ACTIVITÉ. Dans le texte sur les relations algéro-marocaines, recopiez s'il vous plaît le passage qui commence par « Le Maroc est » et se termine par « par le Maroc. », en remplaçant « pauvreté » par « misère ».

TEXTE À ANALYSER.
****************

Le Maroc est au bord de l'implosion. C'est un fait incontestable. La pauvreté commence à devenir endémique et la colère a gagné des régions reculées de ce royaume jusque là épargnées. Les attentes du peuple marocain qui sait pertinemment que l'ennemi n'est pas l'Algérie sont immenses et urgentes.

Dans ce contexte précis et alors que notre immense pays est entouré de foyers de tensions qu'il faut contenir l'un après l'autre, gérer et apaiser, jamais pourtant pays n'aura eu, en réalité, une frontière aussi consolidée que le Maroc dont le flanc Est est sécurisé par le puissant voisin algérien. Cette situation est paradoxalement induite par la fermeture des frontières entre les deux pays, elle-même conséquente à la stratégie de la tension permanente entretenue par le Maroc.

Il est inutile de ressasser de nouveau les raisons qui ont conduit à la fermeture de ces frontières. L'Algérie sécurise bien ce flanc est du Maroc et contribue ainsi à renforcer la stabilité de ce pays auquel nous lient depuis très longtemps tant de choses communes.

Les humeurs des officiels marocains et l'agitation de tout ce qui constitue la galaxie anti algérienne du Maroc participe bien entendu des orientations des experts israéliens puisque l'on peut y déceler la marque de ces derniers et plus généralement l'ABC de la politique étrangère de l'entité sioniste.

Selon de nombreux observateurs, le Maroc connaitra probablement de sérieux troubles à court et à moyen termes. Ce n'est pas ce que nous lui souhaitons bien au contraire mais la conjonction d'éléments de fracture économique et sociale avec d'autres éminemment endogènes pourrait sérieusement hypothéquer la paix sociale dans ce pays sans omettre de mentionner aussi l'existence d'autres variables qui pourraient également compliquer l'équation interne marocaine.

Face à la crise potentielle interne à venir au Maroc et malgré l'existence d'un véritable contentieux entre les deux pays, l'Algérie réitére par la voix de ses plus hautes autorités son amitié à ce pays et à son peuple et réaffirme sa disponibilité à construire une relation bilatérale sereine et fraternelle. Cette attitude de l'Algérie constitue un nouveau gage de notre pays à l'endroit de la stabilité de ce pays voisin et frère.

L'Algérie le fait conformément à la politique de bon voisinage, d'amitié et de fraternité prônée depuis son indépendance et ce malgré un leadership militaire inégalé dans la région qui lui est acquis, leadership reconnu par ailleurs par les experts en la matière et autres rapports publiés dans ce cadre.

Cette gestion algérienne apaisée et sans agitation médiatique de la relation algéro-marocaine se fait également dans un contexte caractérisé par l'affirmation récente par les autorités marocaine de leur volonté de construire des infrastructures militaires aux frontières de notre pays, infrastructures dont les observateurs avertis de la région savent qu'elles seront mises à la disposition des experts israéliens présents au Maroc dans le cadre de la coopération militaire entre ce pays et l'entité sioniste.

****************

Enregistrements extraits:
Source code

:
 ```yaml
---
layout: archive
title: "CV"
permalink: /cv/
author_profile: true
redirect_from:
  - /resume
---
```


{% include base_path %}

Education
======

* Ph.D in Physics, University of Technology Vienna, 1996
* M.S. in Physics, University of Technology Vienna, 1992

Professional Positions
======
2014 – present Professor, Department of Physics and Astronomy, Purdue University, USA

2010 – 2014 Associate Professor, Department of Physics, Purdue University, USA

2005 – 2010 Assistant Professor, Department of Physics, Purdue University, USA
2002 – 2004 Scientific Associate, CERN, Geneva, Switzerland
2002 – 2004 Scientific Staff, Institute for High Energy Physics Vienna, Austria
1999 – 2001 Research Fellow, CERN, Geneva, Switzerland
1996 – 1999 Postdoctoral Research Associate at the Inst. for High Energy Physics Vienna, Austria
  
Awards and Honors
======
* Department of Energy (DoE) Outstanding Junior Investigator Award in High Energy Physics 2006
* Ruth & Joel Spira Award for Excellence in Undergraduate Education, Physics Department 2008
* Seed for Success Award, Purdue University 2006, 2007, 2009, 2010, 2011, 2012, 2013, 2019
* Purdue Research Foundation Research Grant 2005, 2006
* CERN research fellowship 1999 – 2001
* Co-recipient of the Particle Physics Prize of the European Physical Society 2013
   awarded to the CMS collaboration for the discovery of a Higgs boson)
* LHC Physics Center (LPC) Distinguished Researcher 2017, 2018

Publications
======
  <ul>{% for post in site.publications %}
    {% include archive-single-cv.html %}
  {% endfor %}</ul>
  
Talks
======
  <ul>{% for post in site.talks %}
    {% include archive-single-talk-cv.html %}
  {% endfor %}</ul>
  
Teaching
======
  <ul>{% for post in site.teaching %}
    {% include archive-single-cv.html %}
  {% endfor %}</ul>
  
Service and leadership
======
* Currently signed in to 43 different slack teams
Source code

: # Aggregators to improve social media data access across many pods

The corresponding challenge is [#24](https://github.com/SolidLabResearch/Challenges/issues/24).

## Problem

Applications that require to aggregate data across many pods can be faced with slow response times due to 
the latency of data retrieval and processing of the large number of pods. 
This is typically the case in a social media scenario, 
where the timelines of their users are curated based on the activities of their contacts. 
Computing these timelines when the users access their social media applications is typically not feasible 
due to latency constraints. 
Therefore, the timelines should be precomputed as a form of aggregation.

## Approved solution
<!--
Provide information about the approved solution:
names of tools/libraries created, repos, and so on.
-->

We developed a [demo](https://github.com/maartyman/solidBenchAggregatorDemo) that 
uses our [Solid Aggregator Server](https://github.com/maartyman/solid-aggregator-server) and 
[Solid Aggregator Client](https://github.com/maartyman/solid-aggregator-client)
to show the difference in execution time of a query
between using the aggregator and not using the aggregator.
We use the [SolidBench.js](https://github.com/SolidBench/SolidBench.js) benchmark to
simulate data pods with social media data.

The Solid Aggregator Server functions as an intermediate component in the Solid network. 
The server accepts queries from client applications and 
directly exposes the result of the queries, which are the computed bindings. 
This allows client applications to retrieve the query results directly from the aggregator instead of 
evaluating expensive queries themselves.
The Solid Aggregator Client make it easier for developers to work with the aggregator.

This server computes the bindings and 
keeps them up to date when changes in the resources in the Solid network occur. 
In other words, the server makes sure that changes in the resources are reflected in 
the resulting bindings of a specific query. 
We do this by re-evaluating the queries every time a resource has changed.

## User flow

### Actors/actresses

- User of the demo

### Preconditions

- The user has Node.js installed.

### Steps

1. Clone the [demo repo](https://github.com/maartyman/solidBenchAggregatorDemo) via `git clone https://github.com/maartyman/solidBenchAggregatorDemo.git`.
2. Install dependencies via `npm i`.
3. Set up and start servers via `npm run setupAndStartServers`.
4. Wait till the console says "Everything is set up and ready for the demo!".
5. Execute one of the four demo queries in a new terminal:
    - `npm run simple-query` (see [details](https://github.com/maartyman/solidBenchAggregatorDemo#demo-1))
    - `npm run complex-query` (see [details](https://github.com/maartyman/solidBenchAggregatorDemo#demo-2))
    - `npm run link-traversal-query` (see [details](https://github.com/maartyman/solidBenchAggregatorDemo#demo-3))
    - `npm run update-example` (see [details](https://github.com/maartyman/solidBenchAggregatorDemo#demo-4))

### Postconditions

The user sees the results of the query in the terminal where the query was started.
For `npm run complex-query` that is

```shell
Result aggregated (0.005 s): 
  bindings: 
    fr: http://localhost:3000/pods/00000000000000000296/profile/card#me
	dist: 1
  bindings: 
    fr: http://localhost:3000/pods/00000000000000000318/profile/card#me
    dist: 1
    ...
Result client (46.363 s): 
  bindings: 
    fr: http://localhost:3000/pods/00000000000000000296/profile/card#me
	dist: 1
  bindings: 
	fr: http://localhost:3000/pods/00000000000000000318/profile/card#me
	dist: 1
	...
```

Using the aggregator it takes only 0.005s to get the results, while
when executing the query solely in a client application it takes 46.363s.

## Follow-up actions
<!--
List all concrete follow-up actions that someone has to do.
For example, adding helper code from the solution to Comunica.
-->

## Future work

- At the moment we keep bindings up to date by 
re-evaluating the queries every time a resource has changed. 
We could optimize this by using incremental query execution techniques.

****************

SOLUTION RÉDIGÉE.
Le Maroc est au bord de l'implosion. C'est un fait incontestable. La misère commence à devenir endémique et la colère a gagné des régions reculées de ce royaume jusque là épargnées. Les attentes du peuple marocain qui sait pertinemment que l'ennemi n'est pas l'Algérie sont immenses et urgentes.

Dans ce contexte précis et alors que notre immense pays est entouré de foyers de tensions qu'il faut contenir l'un après l'autre, gérer et apaiser, jamais pourtant pays n'aura eu, en réalité, une frontière aussi consolidée que le Maroc dont le flanc Est est sécurisé par le puissant voisin algérien. Cette situation est paradoxalement induite par la fermeture des frontières entre les deux pays, elle-même conséquente à la stratégie de la tension permanente entretenue par le Maroc.